Six months after Saddam Hussein's government fell, U.S. officials are making a much more concerted effort to get the good word out.

Dan Senor, senior adviser to L. Paul Bremer, the civilian administrator for Iraq, said in a White House online exchange that 1,500 schools in Iraq have been rebuilt and are open.

"When we arrived in Iraq following the toppling of this regime, there was not a single Iraqi police officer on the streets, (and) today there are over 40,000," Senor said Thursday.

The first battalion of the new, U.S.-trained Iraqi Army has graduated, and all of Iraq's 240 hospitals and 90 percent of its health clinics are open, Senor said.

"The good news is that the overwhelming majority of Iraqi people have embraced the liberation and are grateful for all we are doing to reconstruct their country," Senor said.

But that progress comes at a price —Êand not only the billions of dollars being spent. At least 94 U.S. soldiers have been killed in hostile action since the end of major combat on May 1.

Chun, who is based with V Corps in Heidelberg, Germany, and has a wife and 2-year-old daughter, said much of his time in Iraq is spent at the "Four Headed" palace — so-called because of four busts of Saddam on the roof — where the CPA ministry team is located.

From Camp Victory near the international airport, it's about a 15-minute drive by Humvee to downtown Baghdad.

A minimum of two Humvees and at least four soldiers are required for travel.

"When I'm downtown, it's like any city with backed-up traffic, and they are selling things," Chun said. "That's one of the things I'm sort of impressed with — a rack of TVs rolling faster than my car."

Satellite TVs "are really big right now, and you can buy every CD known to man," Chun said.

Chun has worked with young Iraqi journalists who have signed up for the Iraqi Media Network, media run by the CPA. "I'm dealing with young people in the administration, and the media," he said.

Some Iraqi women Chun deals with in the ministry that were among the top 10 in their class said they would never have had the opportunity before the U.S. occupation.

"But now (they'll say), 'It's based on what I know, and what I can do' ... there's passion in their voices that now they have a shot at it."

On a recent day, he was working with the Iraqi Media Network on framing a Constitutional debate and how to develop confidence in the banking system.

"I'm just one of hundreds, thousands, of regular Joes out there who are doing something like this," Chun said. "We're not sort of sitting in a foxhole somewhere.

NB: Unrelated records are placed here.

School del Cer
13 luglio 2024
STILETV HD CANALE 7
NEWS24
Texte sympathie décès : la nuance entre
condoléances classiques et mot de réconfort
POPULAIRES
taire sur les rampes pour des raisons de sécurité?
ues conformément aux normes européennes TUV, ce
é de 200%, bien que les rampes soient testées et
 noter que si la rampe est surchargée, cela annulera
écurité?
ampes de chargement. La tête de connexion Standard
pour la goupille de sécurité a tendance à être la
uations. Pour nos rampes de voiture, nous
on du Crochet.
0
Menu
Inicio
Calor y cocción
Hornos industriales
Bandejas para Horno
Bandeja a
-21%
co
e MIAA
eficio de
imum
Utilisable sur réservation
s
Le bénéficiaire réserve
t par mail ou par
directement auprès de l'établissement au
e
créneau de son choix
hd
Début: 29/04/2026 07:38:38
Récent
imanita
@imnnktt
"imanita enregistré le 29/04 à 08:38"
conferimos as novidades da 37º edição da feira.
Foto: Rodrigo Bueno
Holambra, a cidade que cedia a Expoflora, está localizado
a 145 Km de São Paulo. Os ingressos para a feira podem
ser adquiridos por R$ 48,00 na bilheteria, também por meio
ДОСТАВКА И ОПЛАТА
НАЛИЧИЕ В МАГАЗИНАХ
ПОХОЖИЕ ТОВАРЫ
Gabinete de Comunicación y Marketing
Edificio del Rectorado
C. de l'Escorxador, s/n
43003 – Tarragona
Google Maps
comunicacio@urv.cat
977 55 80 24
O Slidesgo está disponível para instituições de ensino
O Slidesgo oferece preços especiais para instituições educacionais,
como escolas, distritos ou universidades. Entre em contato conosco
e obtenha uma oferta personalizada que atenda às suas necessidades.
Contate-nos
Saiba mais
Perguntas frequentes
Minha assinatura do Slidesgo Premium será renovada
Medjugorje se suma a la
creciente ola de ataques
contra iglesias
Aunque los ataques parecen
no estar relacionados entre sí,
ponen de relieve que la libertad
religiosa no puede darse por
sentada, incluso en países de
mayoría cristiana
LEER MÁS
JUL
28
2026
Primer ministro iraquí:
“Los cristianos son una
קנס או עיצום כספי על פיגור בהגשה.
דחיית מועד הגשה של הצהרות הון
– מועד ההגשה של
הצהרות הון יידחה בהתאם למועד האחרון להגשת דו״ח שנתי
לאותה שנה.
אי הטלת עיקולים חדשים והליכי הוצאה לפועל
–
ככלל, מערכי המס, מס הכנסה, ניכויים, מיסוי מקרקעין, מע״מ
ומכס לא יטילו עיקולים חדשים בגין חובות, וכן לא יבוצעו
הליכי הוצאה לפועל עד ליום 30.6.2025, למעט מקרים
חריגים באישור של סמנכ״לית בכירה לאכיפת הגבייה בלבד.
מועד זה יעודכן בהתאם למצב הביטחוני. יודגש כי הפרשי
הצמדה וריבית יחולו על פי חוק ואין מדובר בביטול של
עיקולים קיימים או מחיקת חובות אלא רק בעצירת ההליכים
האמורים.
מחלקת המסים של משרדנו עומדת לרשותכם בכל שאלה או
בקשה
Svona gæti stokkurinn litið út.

We're taking some chances. We're rubbing shoulders with different people."

Recently, Chun was able to arrange a three-way aid organization meeting that resulted in the Danish Refugee Council getting 1,000 33-pound food boxes for distribution to needy Iraqi people.

"I pulled them over, they started talking, and now 20,000 internally displaced persons in Diyalah are going to have food," Chun said. "Now, how fun is that? There's an impact, and guys are doing that on a day-to-day basis. I just happened to be in the right place at the right time."